To change the subject slightly to the general question of blood sports. Everyone loves violence, or at least everyone male loves violence. We love witnessing it, and a lot of us love participating in it. The supposed difference between watching a violent movie or a slasher horror movie, and watching the real thing, is superficial. The immense popularity of violent movies proves that we love watching simulations of violence. And it really stretches credulity to think that the pleasure we gain from watching simulations in no way suggests any taste for watching the real thing. Yeah, right, and there's no relationship whatsoever between the popularity of pornography and the popularity of sex. Totally unrelated phenomena, right? Here's direct proof that we love learning about the real thing: it's what sells newspapers. We know it's what sells newspapers because it's what reporters report on, and they know their business.

Violence like sex is, however, too much for children. (Or so we tell ourselves.) And therefore Hollywood labels certain of its more violent movies "R" and "PG13". And indeed, children often are overwhelmed by the violence of movies. But at the same time, once they get into their teenage years they are drawn to it like moths to a flame.

We love mayhem. This love of it coexists uneasily with the perfectly understandable selfish desire not to be harmed. We prefer that others be harmed for our pleasure (even if we tell ourselves that our love of violent movies in no way means we love watching other people suffer). We prefer that the mayhem occur at a safe distance from us - close enough for us to get a good look, but far enough so that the debris doesn't hit us personally. We have some sympathy for the victims of violence, but that sympathy coexists uneasily with a fascination with the violence. Fiction gives us the excuse to indulge our fascination with violence.

 

Cattle not cows

OK. Cattle not cows, Mr. fussy English teacher. I don’t know if Vick enjoyed killing the puppies or not, but maybe he can go on TV and explain it so we can understand why he drowned, electrocuted and hung them. If you need to kill a dog shooting it is the usual way, or they could do it the way PETA does it, presumably in some more humane way.

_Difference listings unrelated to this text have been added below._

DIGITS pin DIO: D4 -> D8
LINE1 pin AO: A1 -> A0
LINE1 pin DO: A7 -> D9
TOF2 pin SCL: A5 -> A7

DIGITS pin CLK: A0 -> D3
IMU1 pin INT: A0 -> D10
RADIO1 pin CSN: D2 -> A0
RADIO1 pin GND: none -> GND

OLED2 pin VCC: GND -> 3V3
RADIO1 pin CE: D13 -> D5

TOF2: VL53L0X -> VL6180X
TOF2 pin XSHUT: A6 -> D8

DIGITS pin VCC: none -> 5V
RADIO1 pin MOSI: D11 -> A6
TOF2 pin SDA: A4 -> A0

“Why not simply slaughter humans who have infectious diseases?” Hay, can’t you take a joke?
I agree that violent imagery, struggle, competition, and conflict are springboards of human emotion and pleasure. They have to be modulated to prevent destructive consequences. What is football itself other than modulated hand to hand combat? The trend is toward minimizing actual suffering on the part of the participants, and this includes animals.

Trends

The trend is toward minimizing actual suffering on the part of the participants, and this includes animals.

Morality isn't about what's trendy.

 

 

the evolution of humans and

the evolution of humans and all animals is about battling to not be murdered. if that means killing others to survive vis a vis food, then so be it. its a natural function of animals on this particular planet.

think VERY CAREFULLY about this scenario. Mother jaguars ALWAYS wound prey so it can be mercilessly toyed with, played with ,bitten HUNDREDS of times, and generally completely molested until dead by thier young. HOW ELSE can a higher order feline mammal learn? it cannot. what can be extrapolated from this? i don't really know, but the more one looks around , the less evil and just downright stupid, BUT ...workman-like-efficient Vick looks.

Adult humans of a sound

Adult humans of a sound mind, can make choices if they want to become boxers, wrestlers, football players, etc. Animals cannot. We human beings, as the supposedly "superior species", have the responsibility to respect and protect, not torture, animals. What I'm reading are people who simply want to justify their sick, depraved behaviors. If we allowed all humans to engage in whatever sick fantasies some may have, I couldn't imagine a more dangerous, disgusting world for ourselves and our children. A civilized society demands that each human being be responsible, decent, self-controlled, and civil. Dog fighting (or any kind of human/animal torture) is for the depraved. Period.